Biogen announces results from Phase IIIb NOVA study for MS
Results from the NOVA study show every six-week dosing with natalizumab is as effective as every four-week in relapsing-remitting MS.
Biogen have announced results from the two-year prospective, randomised, interventional, controlled, open-label Phase IIIb NOVA study. NOVA was designed to estimate a potential difference between the efficacy of every six-week (Q6W) 300mg natalizumab intravenous (IV) administration compared to the efficacy of the approved four-week (Q4W) dose of TYSABRI® (natalizumab) for relapse-remitting multiple sclerosis (MS) after at least one year of disease stability on a Q4W IV dosing schedule.
Results showed that Q6W natalizumab IV administration provided a high level of efficacy in controlling MS disease activity in patients who switched from the Q4W dosing regimen. Furthermore, updated analysis from the TOUCH® Prescribing Program indicated an average Q6W dosing schedule is associated with an 88 percent reduction in the probability of developing progressive multifocal leukoencephalopathy (PML).

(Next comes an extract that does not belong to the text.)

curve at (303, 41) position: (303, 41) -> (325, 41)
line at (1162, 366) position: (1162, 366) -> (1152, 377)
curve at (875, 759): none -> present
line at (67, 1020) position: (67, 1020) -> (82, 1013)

The primary endpoint showed a numerical difference between the number of new or newly enlarging T2 hyperintense lesions at week 72 of 0.05 (Q4W) and 0.20 (Q6W) which, based on the full trial results, is not clinically meaningful. The numerical difference was driven by a high number of lesions occurring in two patients in the Q6W arm. The proportion of patients that developed new or newly enlarging T2 lesions in each arm was 4.1 percent (Q4W) and 4.3 percent (Q6W).
There were no statistically significant or clinically meaningful differences in secondary endpoints at week 72 between the Q4W and Q6W treatment arms and disease activity was well-controlled in both groups. Some of the highlights from the data include:
- annualised relapse rates were low: 0.00010 (Q4W) and 0.00012 (Q6W), with 97.9 percent of patients in the Q4W arm remaining relapse-free compared to 97.2 percent of patients in the Q6W arm;
- the proportion of patients that developed T1 hypointense lesions was 1.1 percent (Q4W) and 1.4 percent (Q6W);
- both arms demonstrated 0.5 percent of participants with gadolinium (Gd) enhancing T1 lesions.

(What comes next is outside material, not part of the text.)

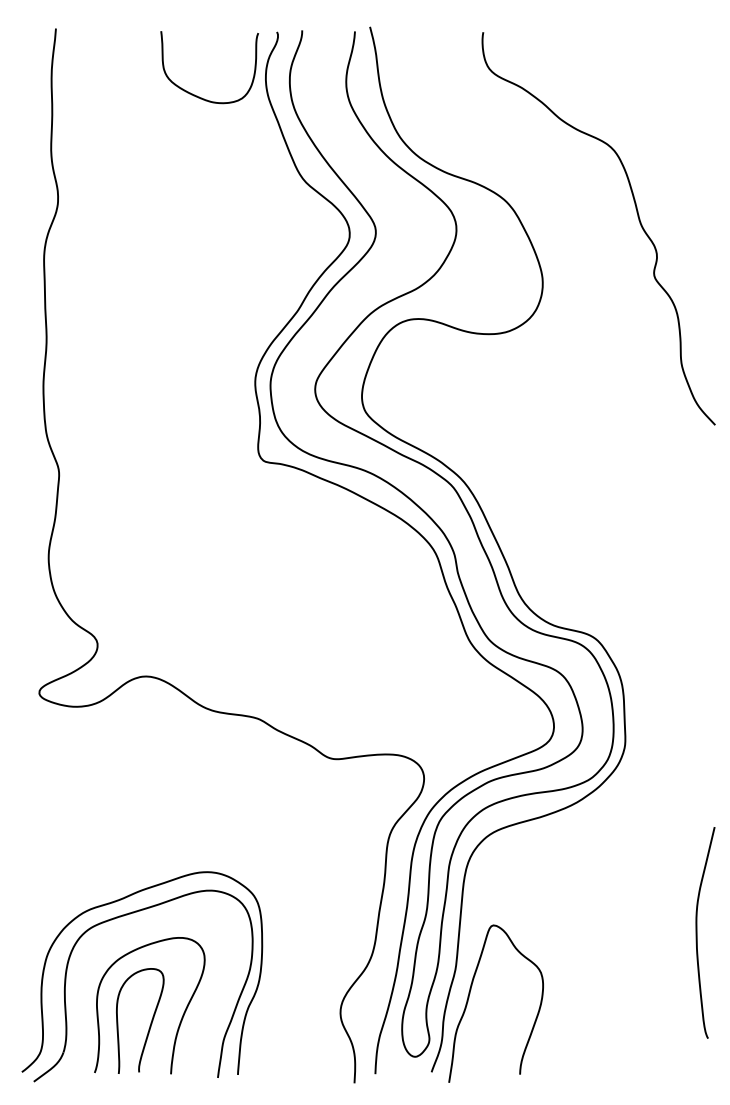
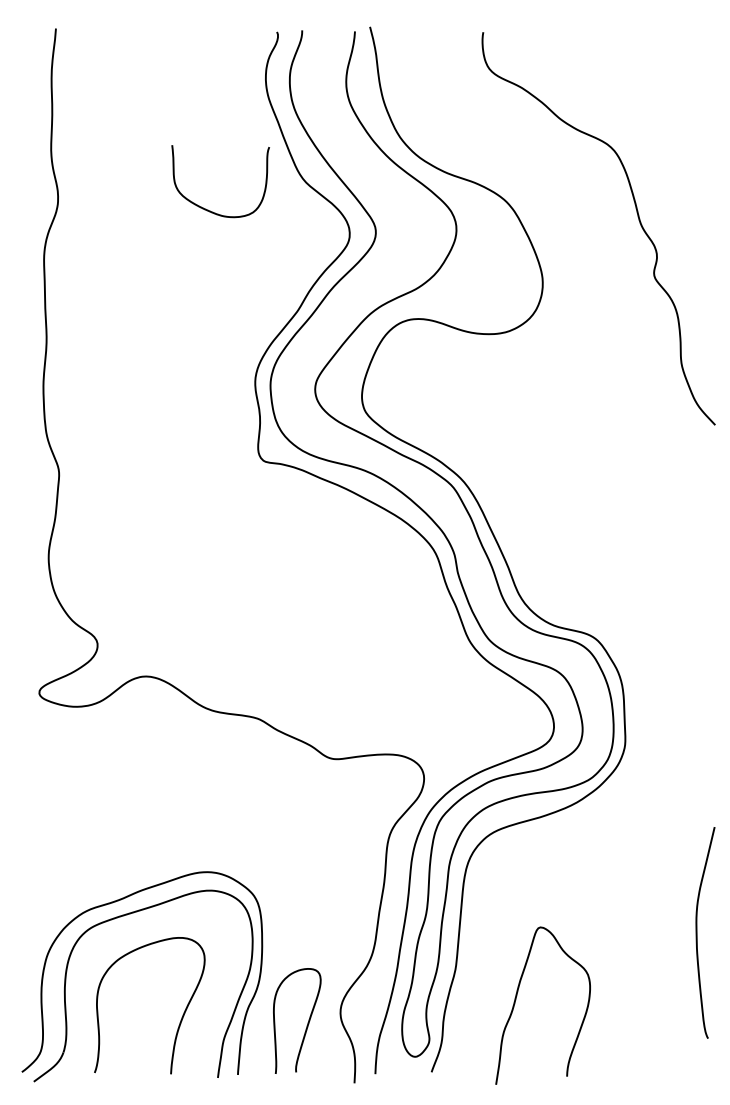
curve at (197, 95) position: (197, 95) -> (208, 209)
curve at (469, 998) position: (469, 998) -> (516, 1000)
curve at (150, 1022) position: (150, 1022) -> (307, 1022)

“The NOVA study provides the first prospective, randomised efficacy data of every six-week dosing with natalizumab, building on its well-established clinical profile and the real-world findings,” said Maha Radhakrishan, Chief Medical Officer at Biogen. “In addition to the safety analyses from the TOUCH Prescribing Program, which showed significant reduction in the probability of PML, the results from NOVA deliver a more comprehensive understanding of the Q6W dosing regimen of natalizumab.”
The safety findings in the NOVA study were consistent with the known safety profile of IV natalizumab and the incidence of adverse events and serious adverse events were similar between the two treatment arms. One patient with asymptomatic PML in the Q6W arm was high-risk based on the known risk factors, underlying the importance of PML monitoring and risk factor considerations in patients treated with natalizumab.
A complete analysis of the study data is ongoing and detailed results will be shared in a future scientific forum. Natalizumab is available commercially under the brand name TYSABRI and the only approved dose is 300mg on a Q4W regimen.